A família é o centro, o nosso eixo genético, a nossa casa-mãe. Isso não quer dizer que as coisas corram sempre bem e de forma linear. Mas a família não é uma escolha. É uma herança e um testemunho que passa de geração em geração. Cada um de nós tem a família que tem. Somos sangue do nosso sangue e chão do nosso chão. Essa condição não pode nem deve ser renegada. Não é uma escolha. É simplesmente o que é, com tudo o que de bom e de mau acarreta.
A amizade, pelo contrário, é uma escolha: ou escolhemos ou somos escolhidos. Os amigos e as nossas amizades nascem das relações comunitárias, da forma como nos relacionamos com os outros. Uns têm muitos amigos, outros têm poucos, em função de muitos factores e circunstâncias. Nada está certo ou errado. As coisas são como são.
Todos temos defeitos e virtudes. E os nossos amigos também. Nem sempre tudo se alinha na perfeição. Por isso, aqueles que julgávamos nossos amigos podem, em determinado momento da viagem, deixar de o ser. O rompimento de amizades pode ser causado por razões profundas ou por motivos de enorme leveza. Tudo depende da tolerância — ou da falta dela.
Somos, por vezes, demasiado exigentes connosco. E essa mesma bitola de exigência serve também para medir o nosso relacionamento com os outros. Se somos demasiado exigentes e pouco tolerantes com os nossos amigos, as amizades tendem a encurtar ou mesmo a acabar.
Por outro lado, aqueles que julgávamos nossos amigos não passavam afinal de meros interesses circunstanciais e de dimensão unidirecional. Por vezes, a amizade não passa de um instrumento utilitário de desgaste rápido.

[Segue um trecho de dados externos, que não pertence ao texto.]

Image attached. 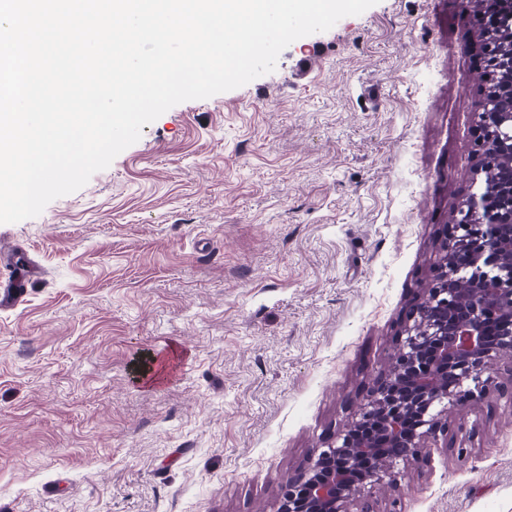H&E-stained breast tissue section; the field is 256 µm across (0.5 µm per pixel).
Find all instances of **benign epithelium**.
Instances as JSON below:
<instances>
[{
	"label": "benign epithelium",
	"mask_w": 512,
	"mask_h": 512,
	"mask_svg": "<svg viewBox=\"0 0 512 512\" xmlns=\"http://www.w3.org/2000/svg\"><path fill=\"white\" fill-rule=\"evenodd\" d=\"M482 65L512 70L479 49ZM477 167L512 165V91L481 105ZM435 285L413 304L404 344L372 381L360 415L310 465L288 474L277 512H352L359 489L399 460L418 457L448 424V406L480 397L492 361L512 354V189L489 205L472 193L458 208Z\"/></svg>",
	"instance_id": "7a95c632"
}]
</instances>
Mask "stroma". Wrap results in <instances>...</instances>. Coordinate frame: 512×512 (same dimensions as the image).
Listing matches in <instances>:
<instances>
[{
  "label": "stroma",
  "mask_w": 512,
  "mask_h": 512,
  "mask_svg": "<svg viewBox=\"0 0 512 512\" xmlns=\"http://www.w3.org/2000/svg\"><path fill=\"white\" fill-rule=\"evenodd\" d=\"M479 18L378 0L0 224V512H276L354 420L472 192ZM375 512H512V359Z\"/></svg>",
  "instance_id": "obj_1"
}]
</instances>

A amizade verdadeira é uma corrida de fundo e um hino à tolerância. É a expressão maior da fraternidade. É cumplicidade sem limites e aceitação de defeitos e virtudes. Tal como num jogo de sombras e luzes, a amizade é um compromisso à prova de todas as intempéries. Caso contrário, será apenas uma relação de conveniência. E há muitas por aí.
Temos que nos habituar ao facto de as pessoas nos darem aquilo que são e não aquilo que nós merecemos. De igual modo, muitas vezes julgamos dar aos outros uma coisa quando eles esperam de nós algo muito diferente.
Preservar uma amizade dá trabalho. Muito trabalho. Mas é um trabalho que vale a pena, porque é nesse exercício que também nos metamorfoseamos para construirmos o “eu” que verdadeiramente desejamos ser.
Não somos nada sem os outros, nomeadamente sem uma amizade séria e verdadeira. Mas é justamente nesse exercício comum que também surgem as traições e as frustrações. É na entrega que a desilusão pode acontecer. E é muitas vezes quando as coisas correm mal que despertamos.
A amizade é uma coisa muito séria. Por isso devemos encarar a sua construção com responsabilidade, cultivando ao mesmo tempo o escrutínio e a tolerância. Uma coisa e outra devem seguir o caminho do meio, para que as nossas escolhas sejam feitas com razão e coração.
E aqueles que nos escolherem devem fazê-lo com a nossa absoluta transparência, para que nunca levem nada por engano. Somos o que somos, por inteiro, esperando o mesmo do outro.
Assim e com um brilhozinho nos olhos, como diz a canção de Sérgio Godinho:
“É que hoje fiz um amigo e coisa mais preciosa no mundo não há.”
Sigamos, por isso, em frente, de peito aberto e coração livre.
Porque, apesar de todas as desilusões do caminho, a amizade continua a valer a pena.